--- VORLIEGENDER TEXT ---

Presse



Margot von Renesse MDB:

Erklärung zur Diskussion über die Errichtung
einer Magnus-Hirschfeld-Stiftung

Der Bundestag hat die Errichtung einer Magnus-Hirschfeld-Stiftung durch Gesetz beschlossen. Wegen dieses Gesetzes und der Zusammensetzung des Kuratoriums der Stiftung wird nun der Kollege Volker Beck von Teilen der Opposition und auch teilweise in der Presse persönlich angegriffen. Ihm wird unterstellt, in eigennütziger Weise die Interessen seines Verbandes, des LSVD, durchgesetzt zu haben. Ganz nebenbei: Es ist auch kränkend für mich, wenn mir nachgesagt wird, mich zum Instrument solcher Interessen gemacht zu haben. Gegen persönliche Angriffe kann sich der Betroffene schlecht wehren; ich will es um der Gerechtigkeit willen für den Kollegen Beck an seiner Stelle tun.

Gleichzeitig nehme ich Partei für die vom Bundestag errichtete Stiftung, deren Beginn nicht in den Schmutz gezerrt werden darf. Zum Gedächtnis an Magnus Hirschfeld, der als Jude, Homosexueller und Sozialdemokrat der dreifach tödlichen Feindschaft der Nazis zum Opfer gefallen ist, wird eine Stiftung seinen Namen tragen. Sie dient zugleich dem Gedächtnis an alle, die während der Nazidiktatur verfolgt und ermordet wurden und die auch danach noch, im Osten und im Westen, gesellschaftliche und rechtliche Ausgrenzung erfahren mussten. Sie soll schließlich dazu beitragen, dass in Gegenwart und Zukunft jeder Mensch ohne Angst anders sein kann und Anderssein auch nicht Angst erzeugt.

--- BEREITGESTELLTES MATERIAL ---
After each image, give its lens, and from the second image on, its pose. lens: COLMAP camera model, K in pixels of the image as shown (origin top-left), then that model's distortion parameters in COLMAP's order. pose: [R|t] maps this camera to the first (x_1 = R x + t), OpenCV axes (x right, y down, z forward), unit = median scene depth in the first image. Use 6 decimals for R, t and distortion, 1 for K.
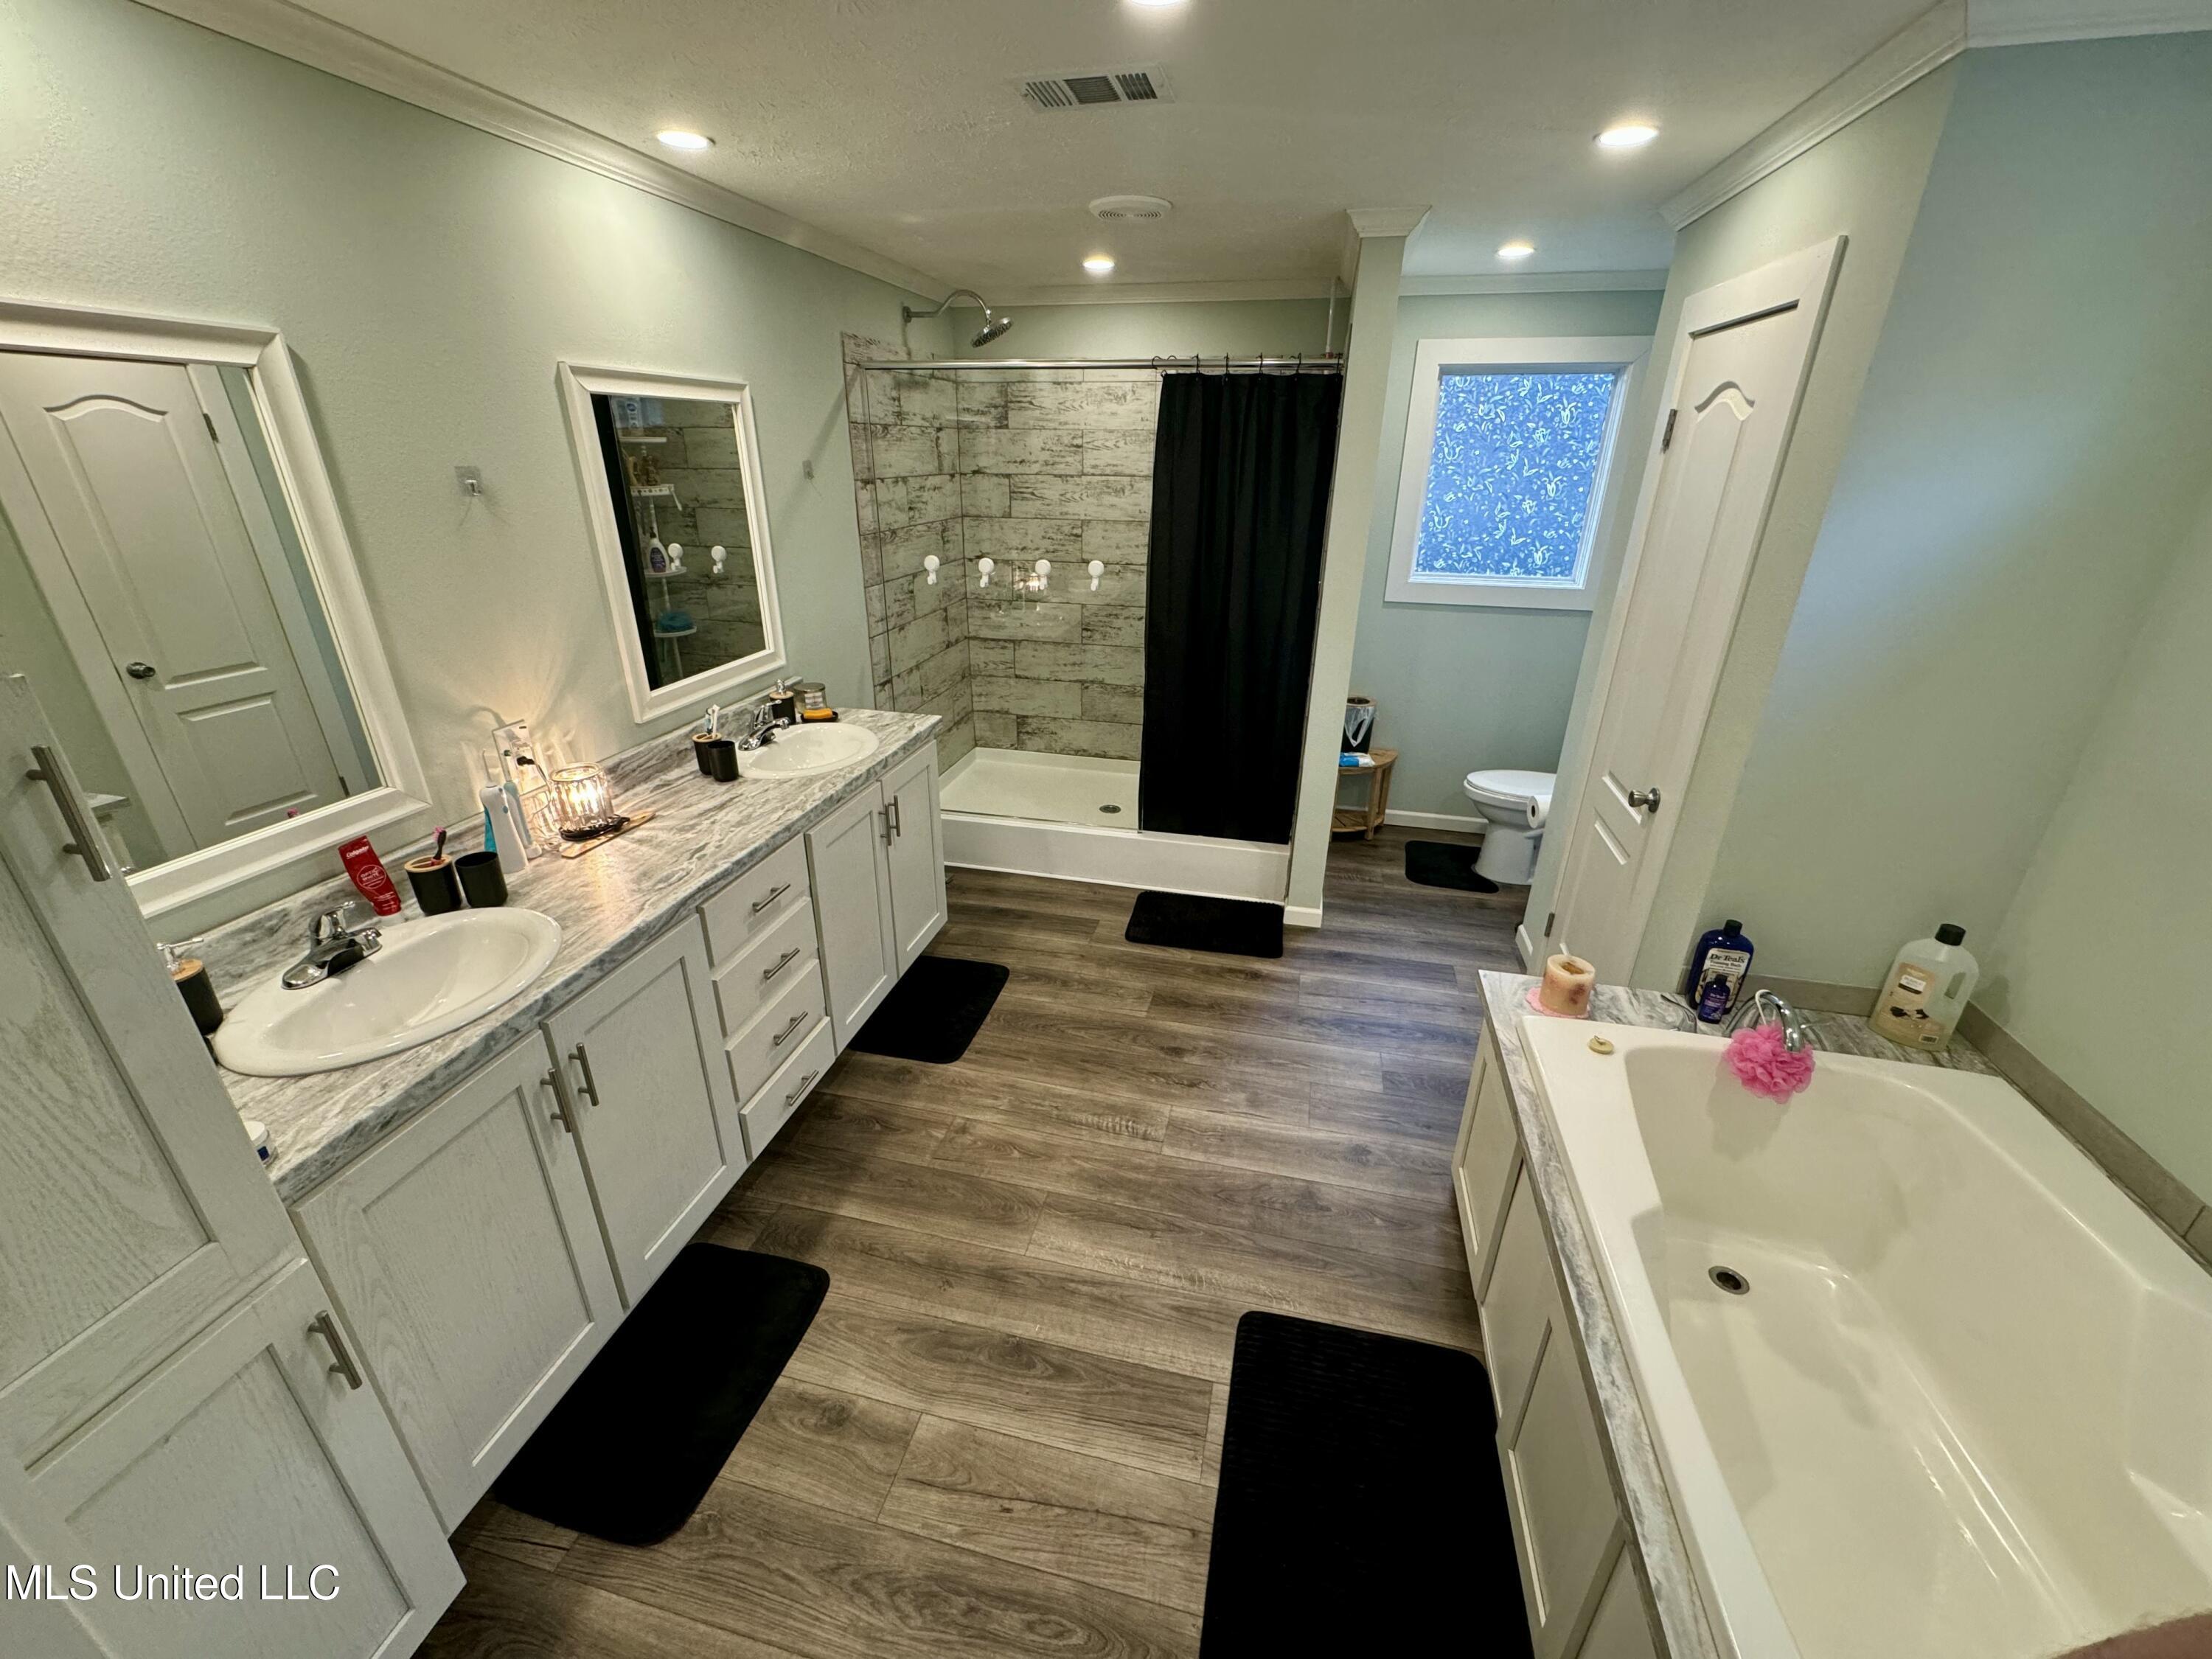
lens RADIAL K [[884.3, 0, 1109.1], [0, 884.3, 833.4], [0, 0, 1]] dist [-0.001677, -0.000526]
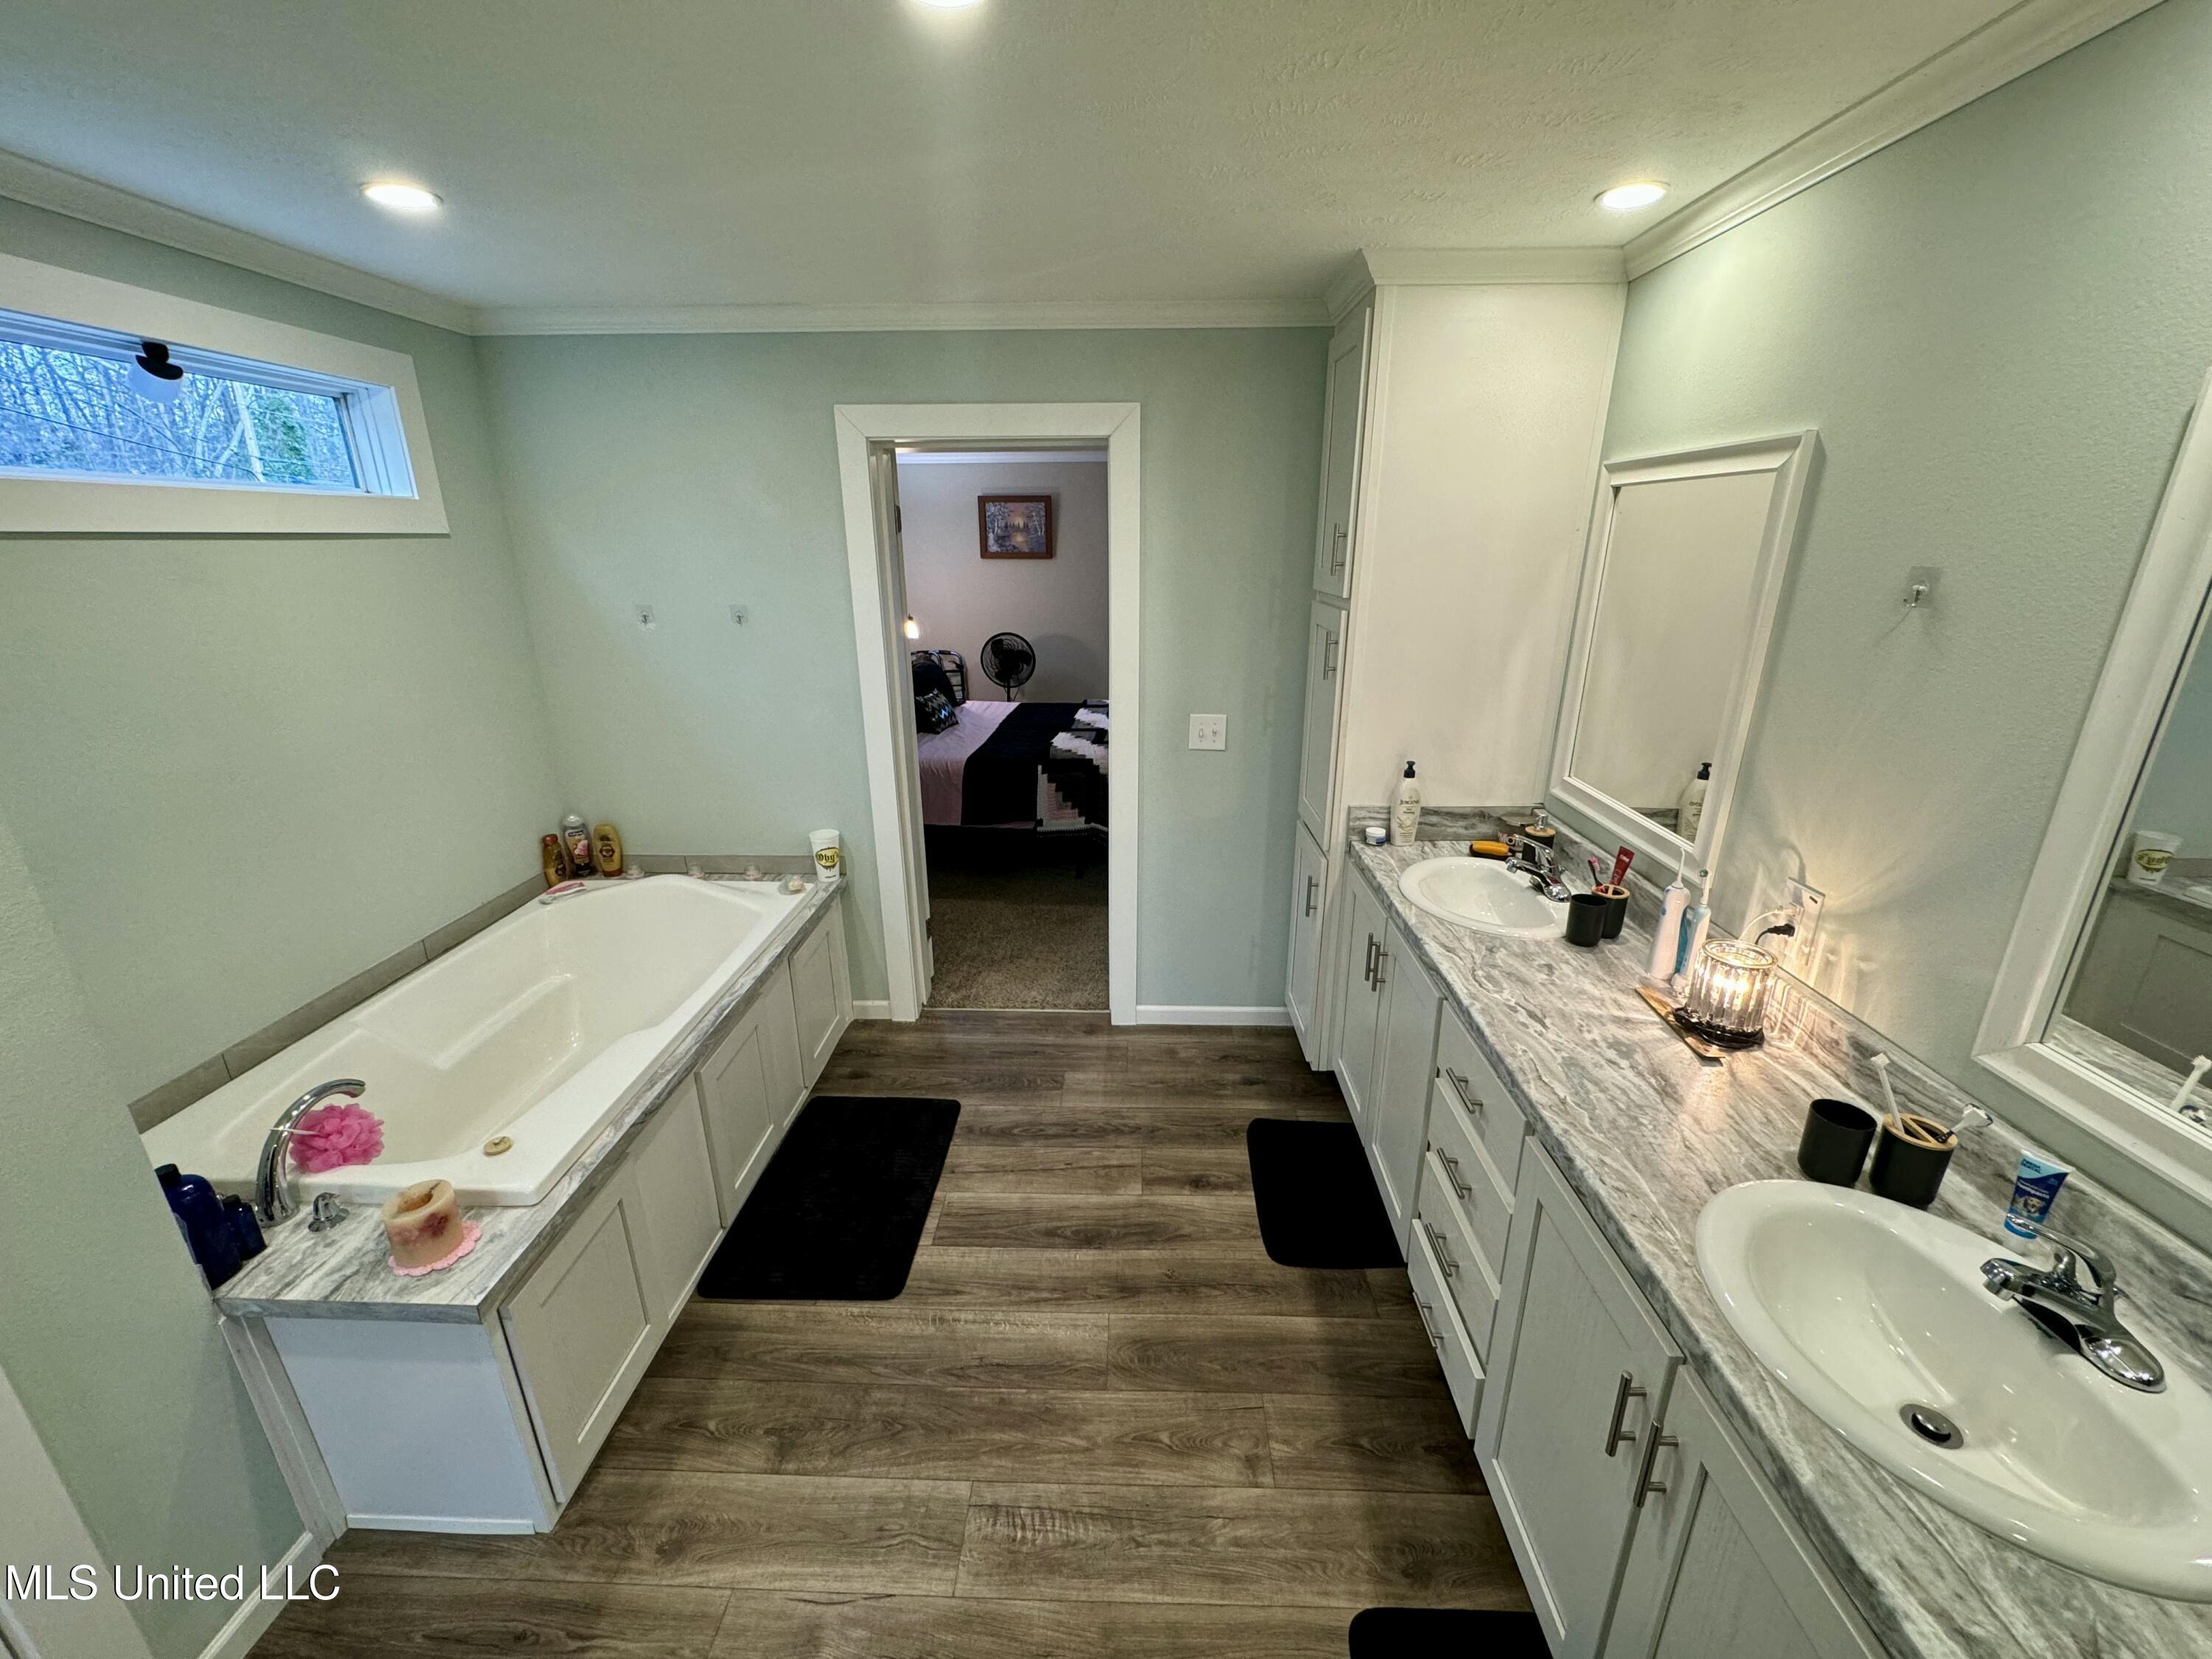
lens RADIAL K [[884.3, 0, 1102.2], [0, 884.3, 827.6], [0, 0, 1]] dist [-0.001677, -0.000526]
pose [[-0.982028, 0.055524, -0.180384, 0.065370], [-0.078635, 0.748474, 0.658486, -0.621082], [0.171575, 0.660836, -0.730656, 1.420942]]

--- DEINE AUFGABE ---
Gib aus dem Text zur Magnus-Hirschfeld-Stiftung eine Stelle wortgetreu wieder. Setze bei den Worten „Gleichzeitig nehme ich“ ein und höre nach „nicht Angst erzeugt.“ auf.

--- ERWARTETE AUSGABE ---
Gleichzeitig nehme ich Partei für die vom Bundestag errichtete Stiftung, deren Beginn nicht in den Schmutz gezerrt werden darf. Zum Gedächtnis an Magnus Hirschfeld, der als Jude, Homosexueller und Sozialdemokrat der dreifach tödlichen Feindschaft der Nazis zum Opfer gefallen ist, wird eine Stiftung seinen Namen tragen. Sie dient zugleich dem Gedächtnis an alle, die während der Nazidiktatur verfolgt und ermordet wurden und die auch danach noch, im Osten und im Westen, gesellschaftliche und rechtliche Ausgrenzung erfahren mussten. Sie soll schließlich dazu beitragen, dass in Gegenwart und Zukunft jeder Mensch ohne Angst anders sein kann und Anderssein auch nicht Angst erzeugt.